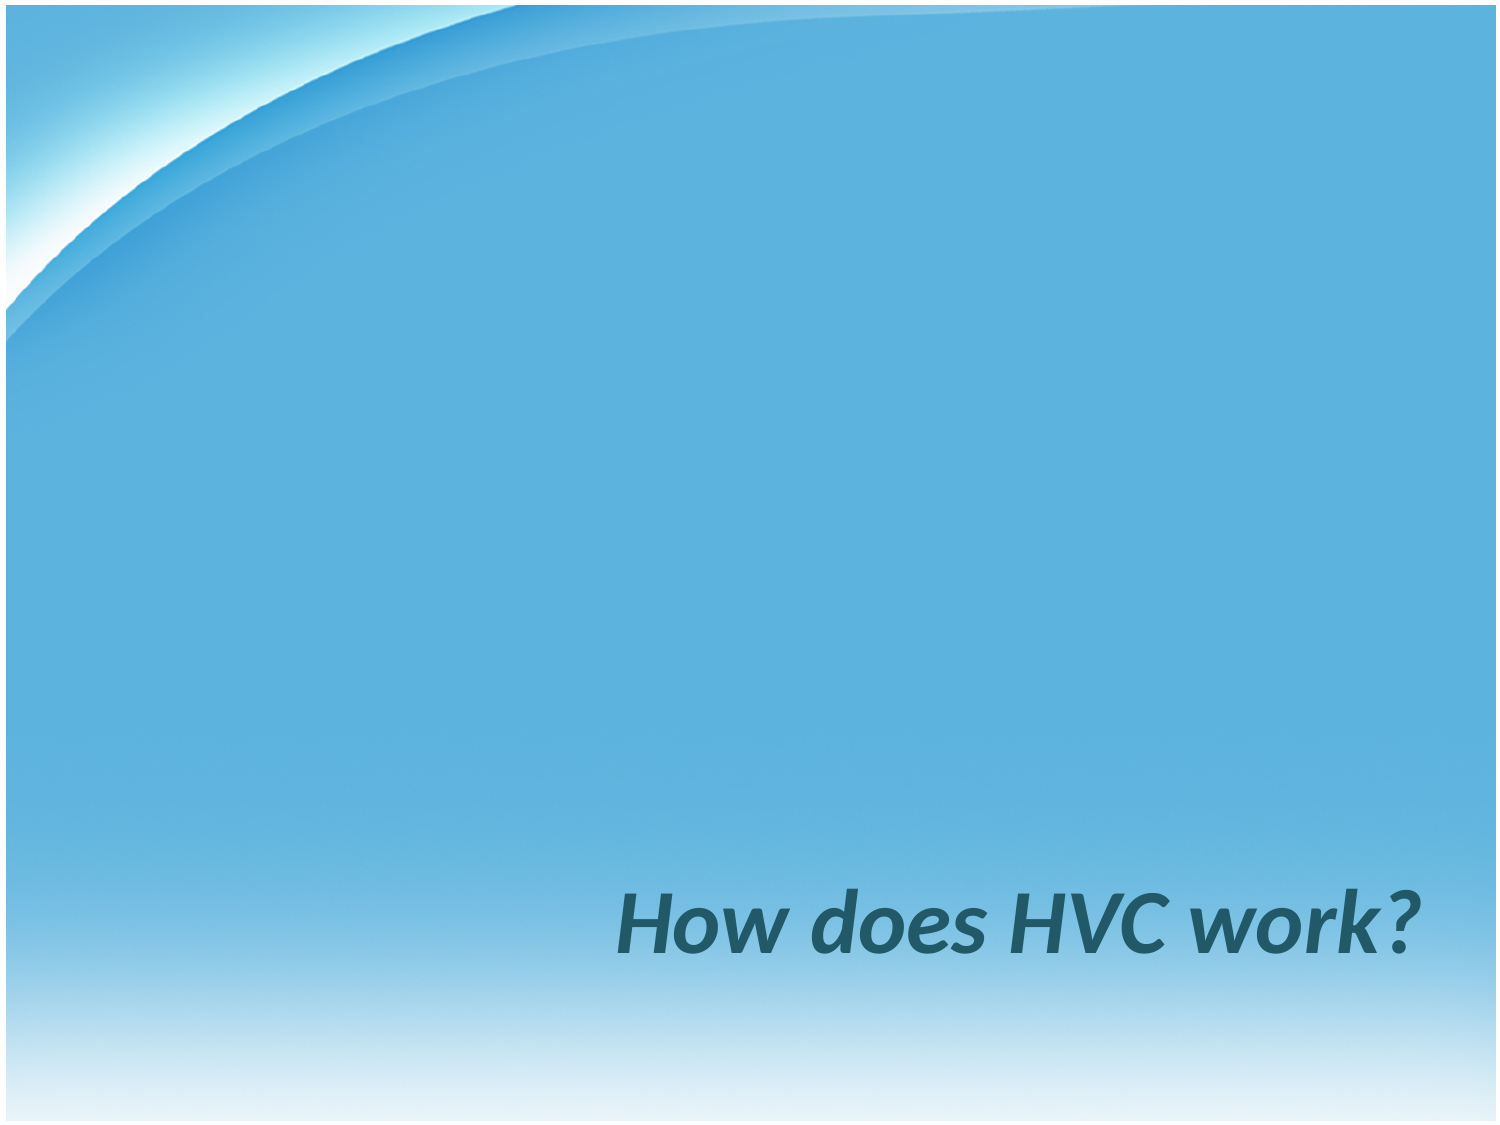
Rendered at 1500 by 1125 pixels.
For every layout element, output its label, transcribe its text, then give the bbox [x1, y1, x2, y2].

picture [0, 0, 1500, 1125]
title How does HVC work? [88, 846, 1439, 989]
--
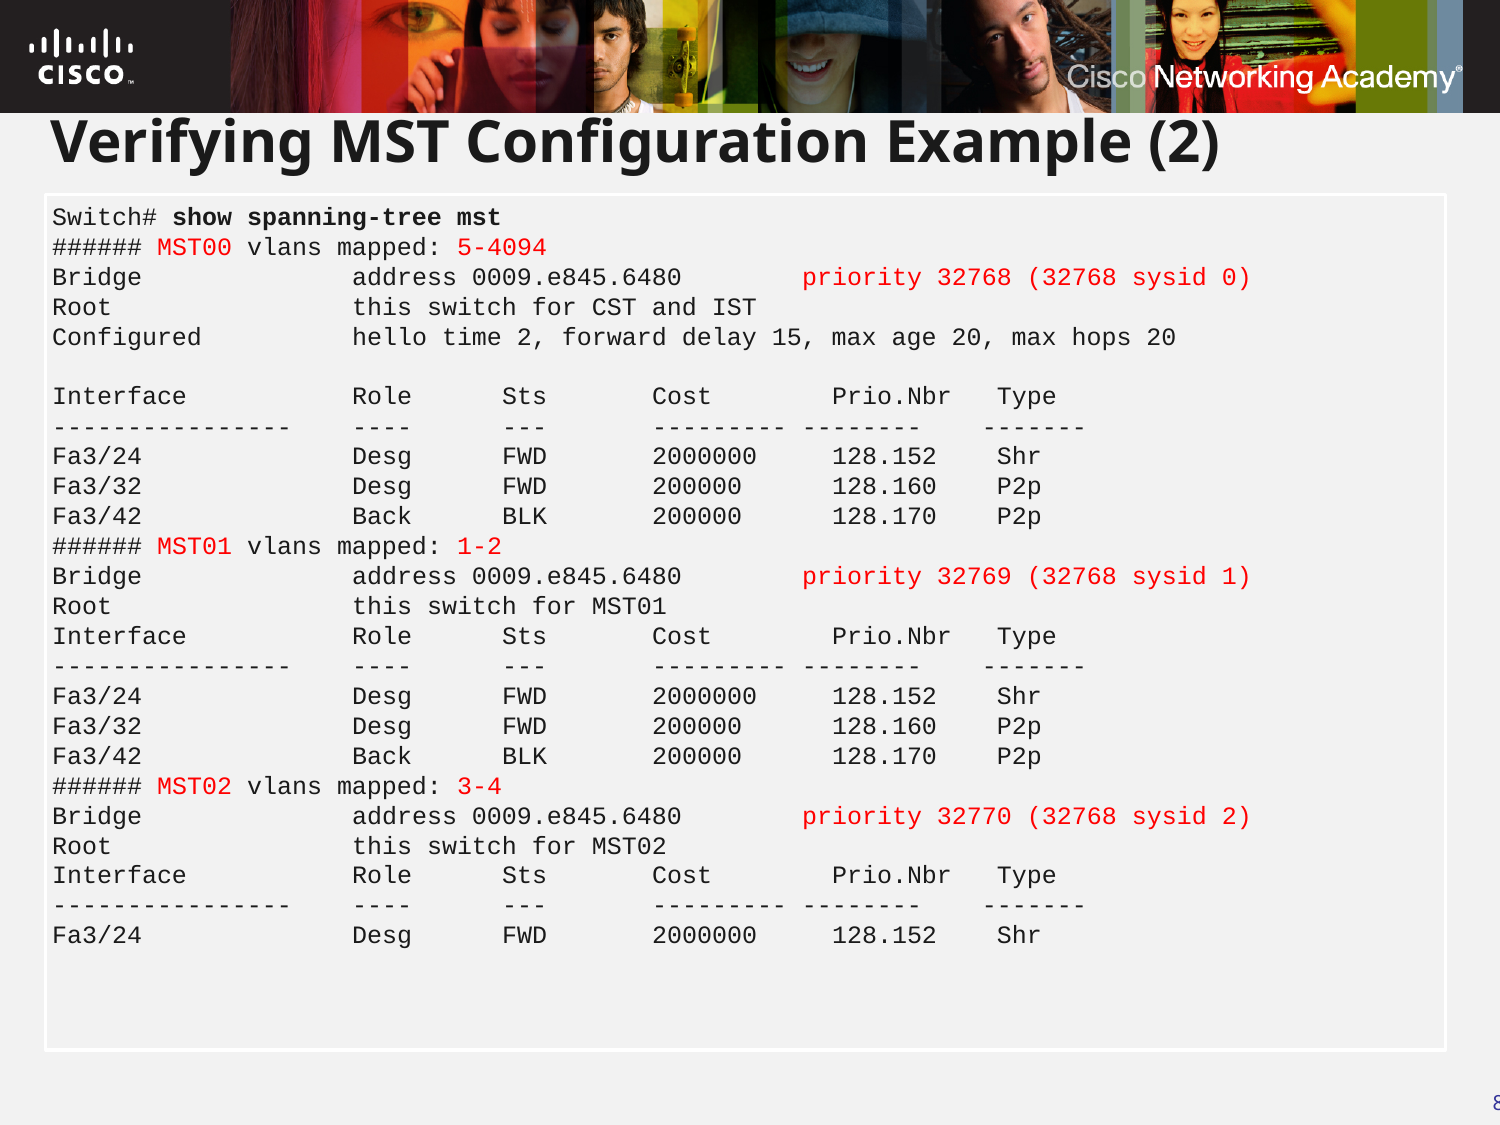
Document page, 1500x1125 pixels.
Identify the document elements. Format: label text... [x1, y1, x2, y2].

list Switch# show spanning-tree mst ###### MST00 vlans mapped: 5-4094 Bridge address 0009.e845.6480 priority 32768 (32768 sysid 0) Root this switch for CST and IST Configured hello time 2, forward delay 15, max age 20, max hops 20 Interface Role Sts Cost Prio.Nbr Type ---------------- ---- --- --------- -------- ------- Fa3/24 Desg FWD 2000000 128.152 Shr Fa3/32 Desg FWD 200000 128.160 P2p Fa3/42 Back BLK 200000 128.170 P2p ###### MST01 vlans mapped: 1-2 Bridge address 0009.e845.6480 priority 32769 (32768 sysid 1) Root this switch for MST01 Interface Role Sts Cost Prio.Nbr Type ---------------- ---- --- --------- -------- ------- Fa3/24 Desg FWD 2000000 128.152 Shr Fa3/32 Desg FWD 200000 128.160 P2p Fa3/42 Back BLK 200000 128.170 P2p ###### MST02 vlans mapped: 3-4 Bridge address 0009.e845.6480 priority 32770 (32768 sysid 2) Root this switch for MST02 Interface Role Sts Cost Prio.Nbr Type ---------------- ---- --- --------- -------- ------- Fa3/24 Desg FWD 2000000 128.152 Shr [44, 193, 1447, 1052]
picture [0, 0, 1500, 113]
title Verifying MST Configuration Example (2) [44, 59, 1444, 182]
==
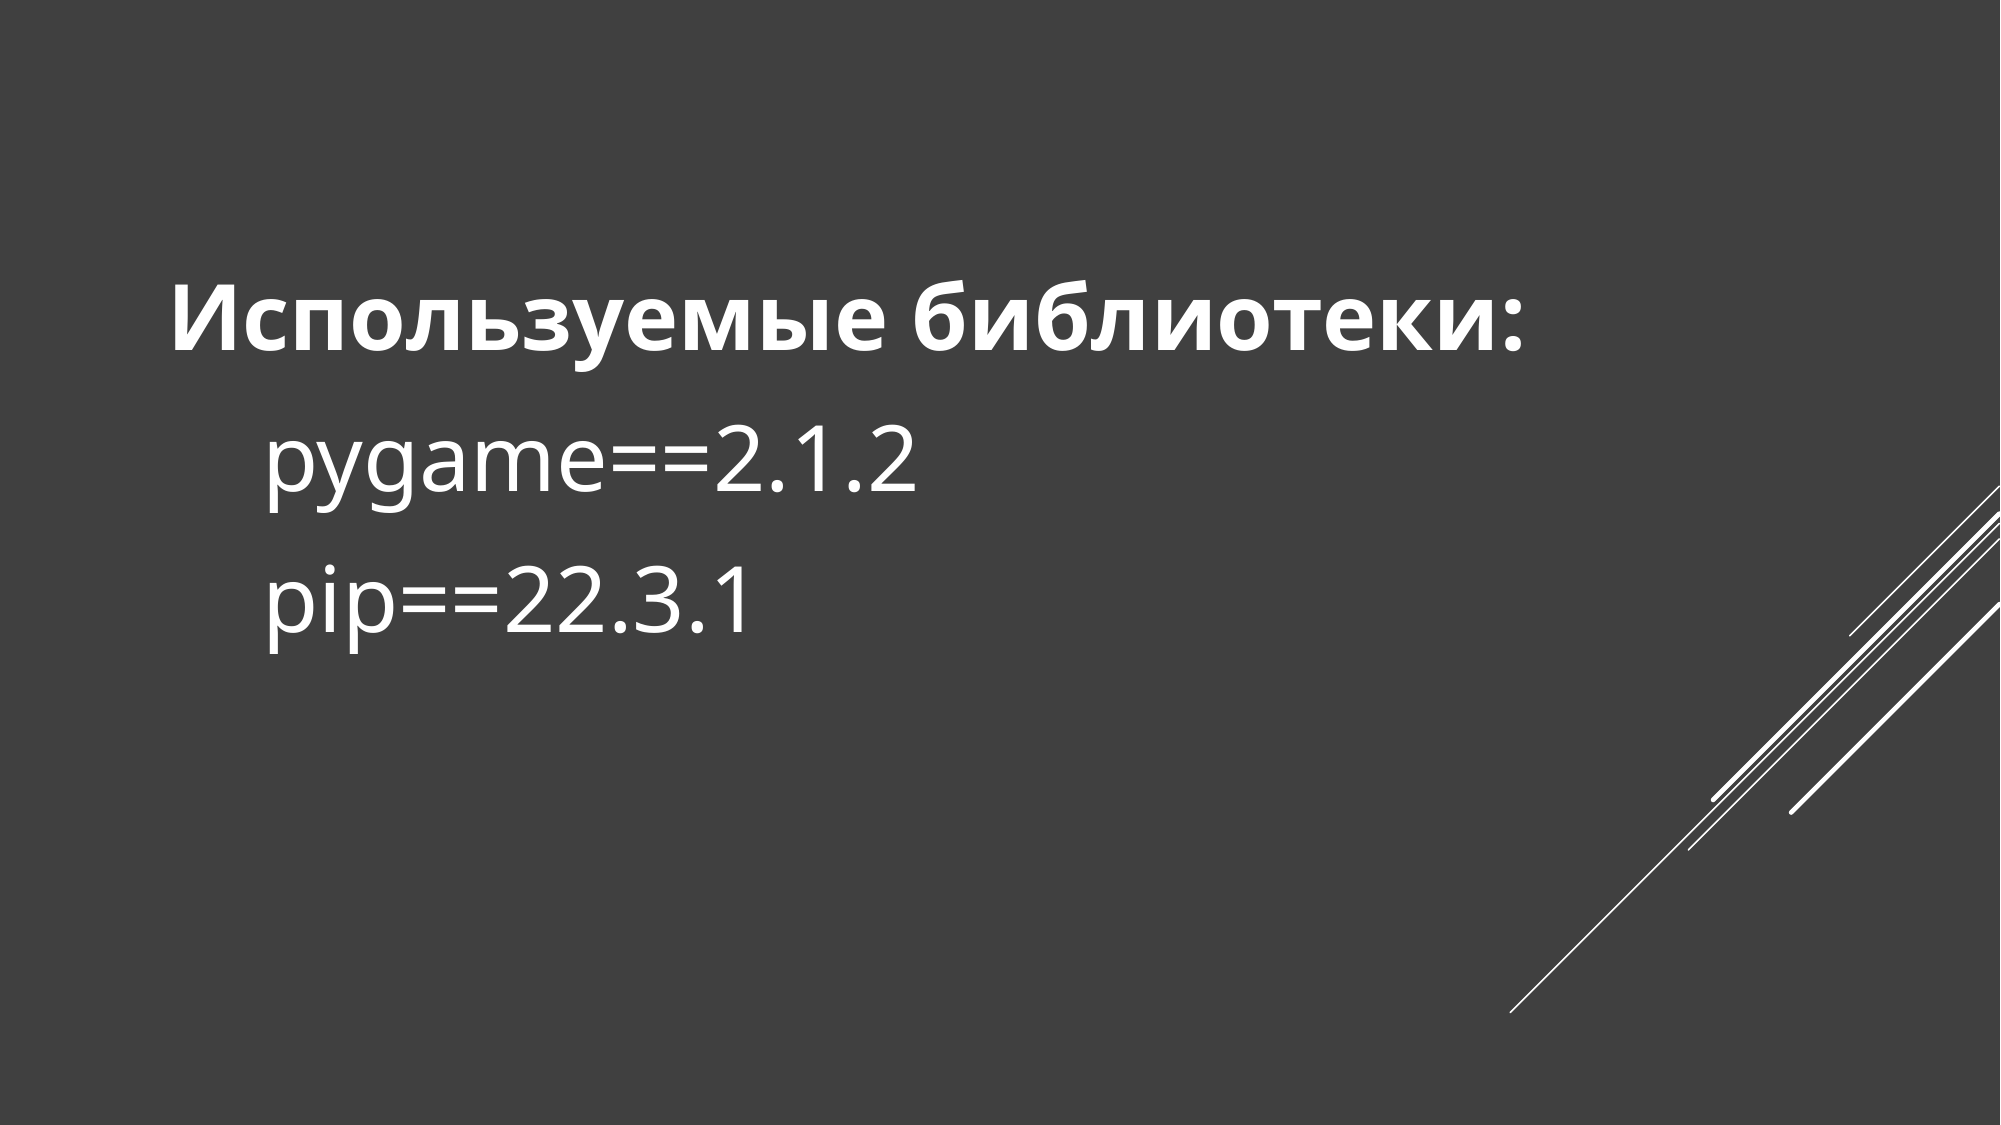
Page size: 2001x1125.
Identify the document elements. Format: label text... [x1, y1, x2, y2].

> BRIEF: Where a line in the material contains "pixels", copy that line.

> EXERCISE RESPONSE:
Rendered at 1500 by 1125 pixels.
Document page, 1500x1125 pixels.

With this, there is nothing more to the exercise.